Scenario B: Overproduction (MEC > 30)

  • Example: MEC = 45 → \(Q_{\text{eff}} = (90-45)/2 = 22.5 < 30\)
  • The externality is so large that even the monopolist produces too much
  • Policy: Tax needed, but smaller than under competition (monopoly already restricts some output)

Scenario C: Underproduction (MEC < 30)

  • Example: MEC = 15 → \(Q_{\text{eff}} = (90-15)/2 = 37.5 > 30\)
  • The externality is small; monopoly restriction is the dominant problem
  • Policy: A subsidy (not a tax!) to encourage the monopolist to increase output toward \(Q_{\text{eff}}\)
The surprising result: It may be optimal to subsidize a polluting monopolist! This seems counterintuitive, but the welfare loss from underproduction (monopoly restricting output) outweighs the welfare loss from pollution when MEC is small.

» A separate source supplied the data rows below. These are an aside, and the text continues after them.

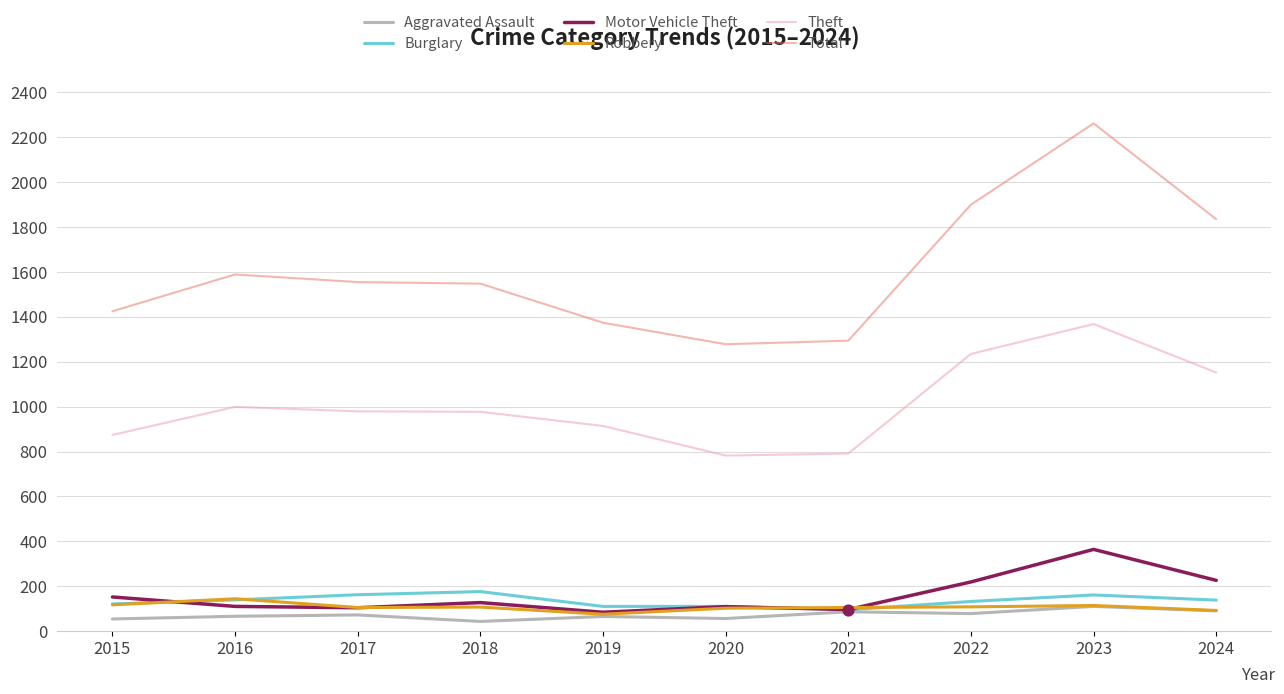

What is the total value across all series at 2022?

3672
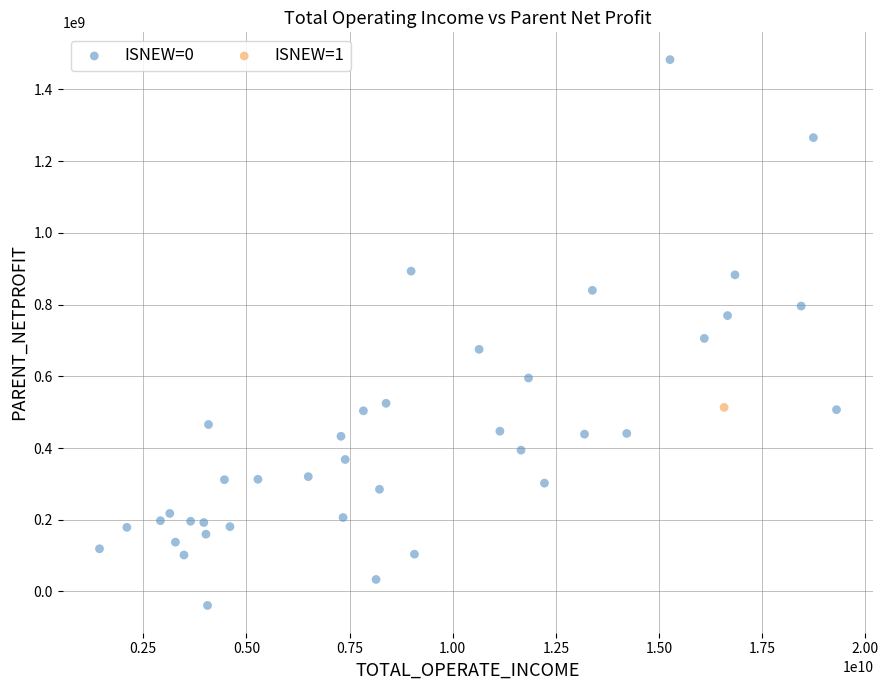

What are all the series names shown in the legend?

ISNEW=0, ISNEW=1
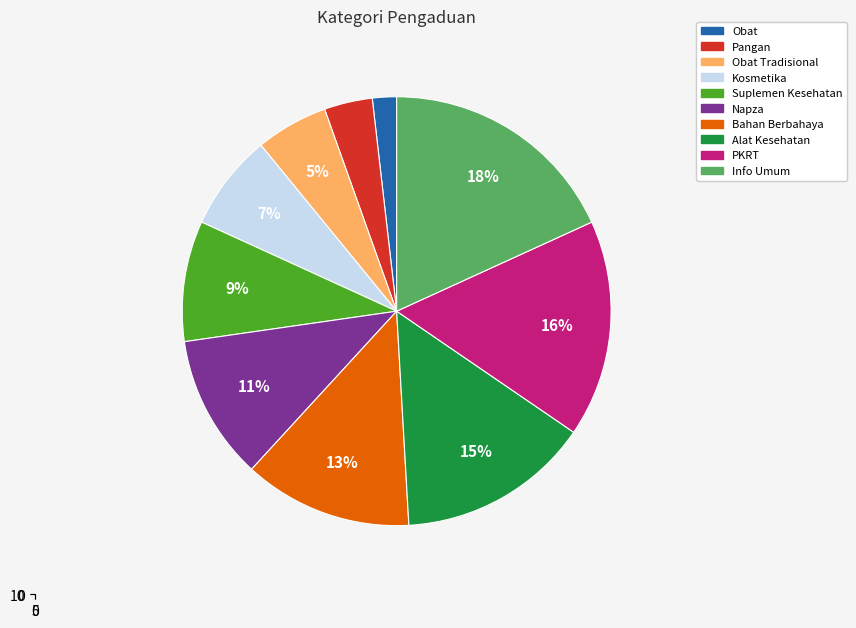

Does Obat Tradisional represent more than half of the total?

No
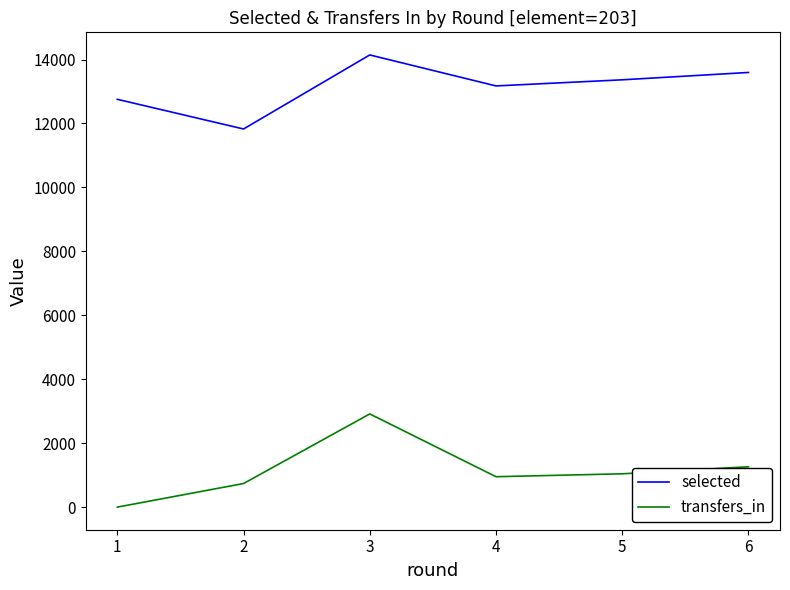

What are all the series names shown in the legend?

selected, transfers_in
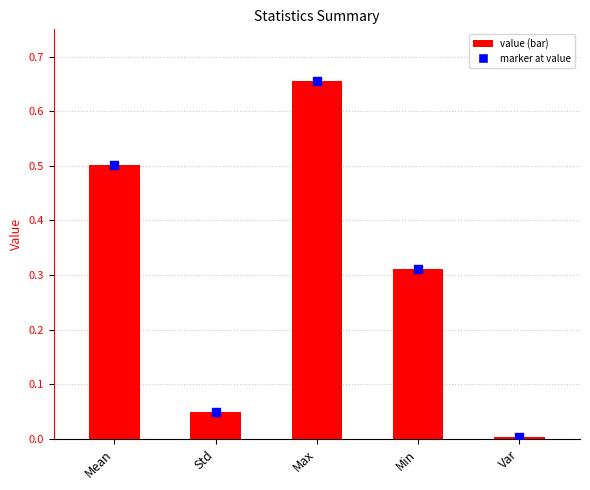

Which has a higher value, Mean or Std?

Mean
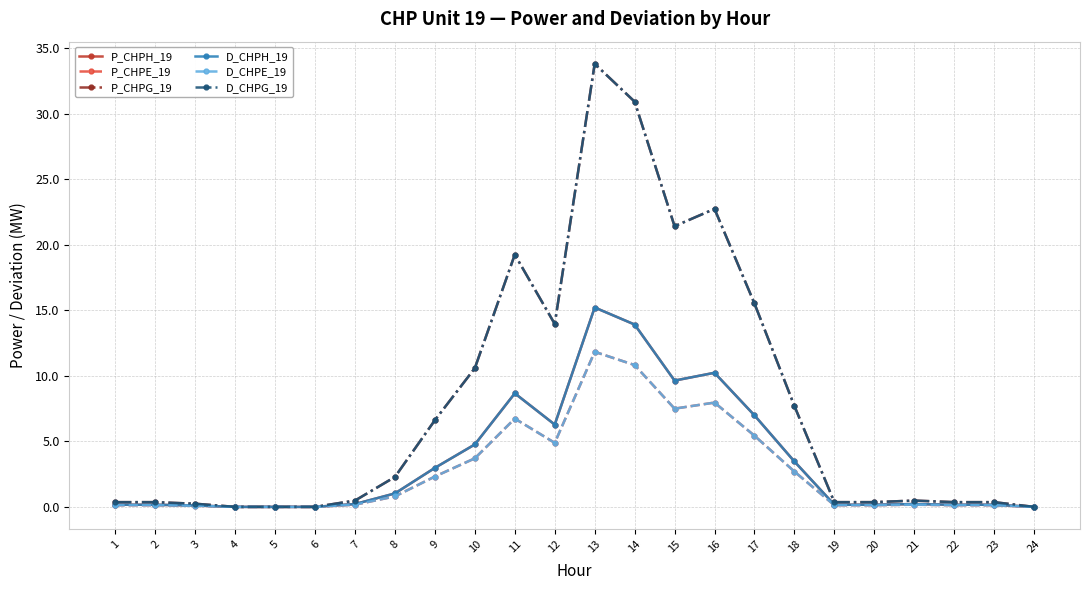

Which series has the largest total across all categories?

P_CHPG_19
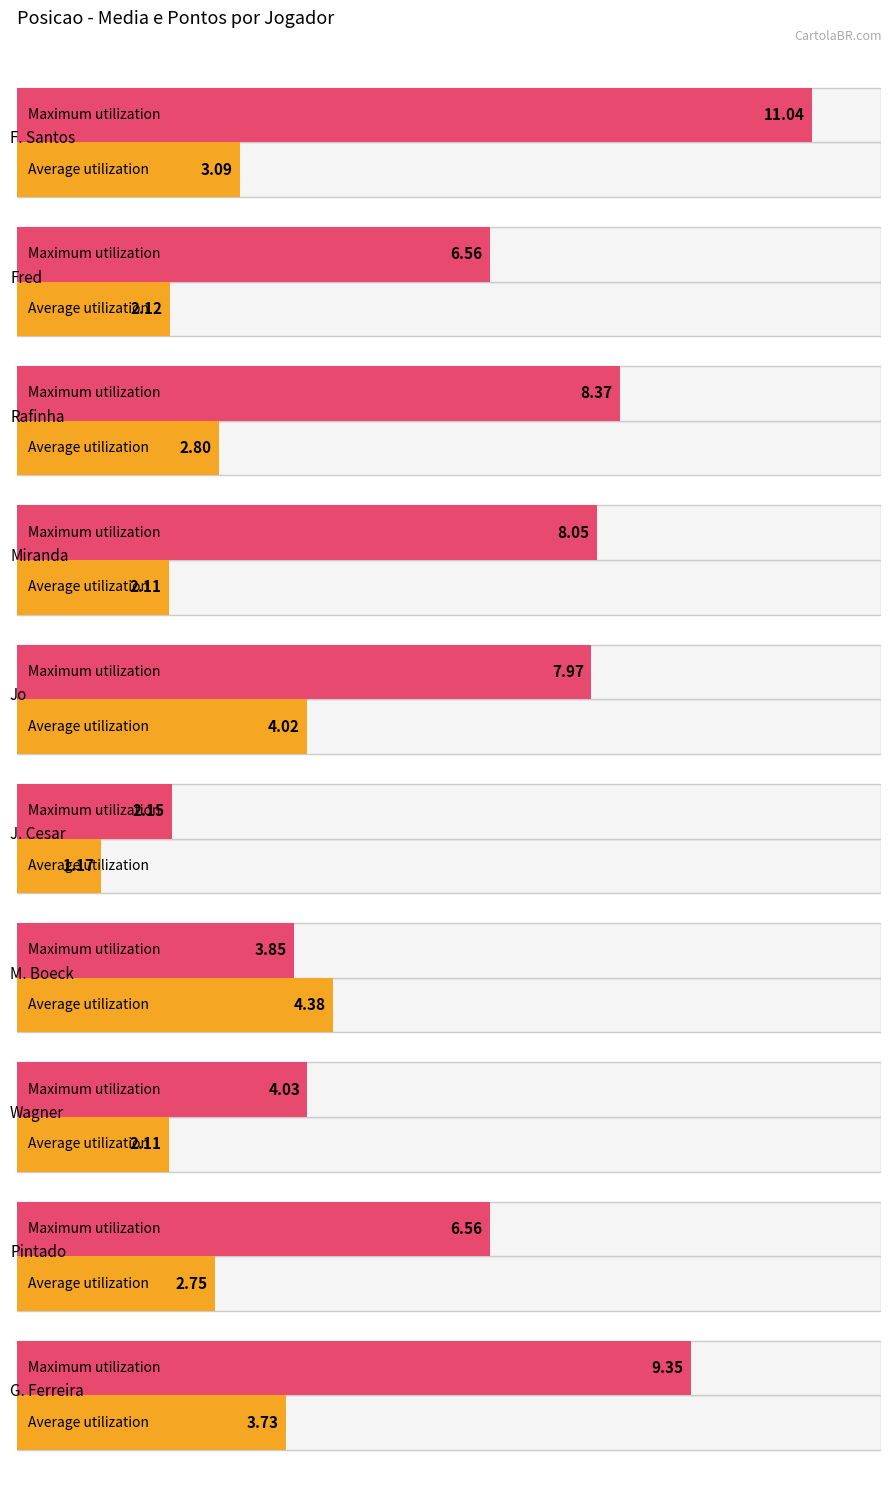

What value does the Maximum utilization series have at M. Boeck?

3.9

Competition vs Monopoly: Side-by-Side

AspectPerfect CompetitionMonopoly
Output ruleAR = MPCMR = MPC
Output levelQ = 45Q = 30
Without externalityEfficient (Q* = 45)DWL = 225 (underproduces)
With MEC = 30Overproduces (Q* = 30), need tax = 30Perfect offset! No intervention
With MEC = 45Overproduces (Q* = 22.5), need tax = 45Overproduces (Q* = 22.5), need smaller tax
With MEC = 15Overproduces (Q* = 37.5), need tax = 15Underproduces (Q* = 37.5), need SUBSIDY

Buchanan's Key Contribution (1969)

Core idea: "The monopolist simultaneously imposes two external diseconomies on the economy: pollution AND output restriction. These work in opposite directions." When MEC exactly equals the monopoly markup (AR − MPC at the monopolist's quantity), the two distortions perfectly offset, and the monopolist's output is socially efficient without any government intervention.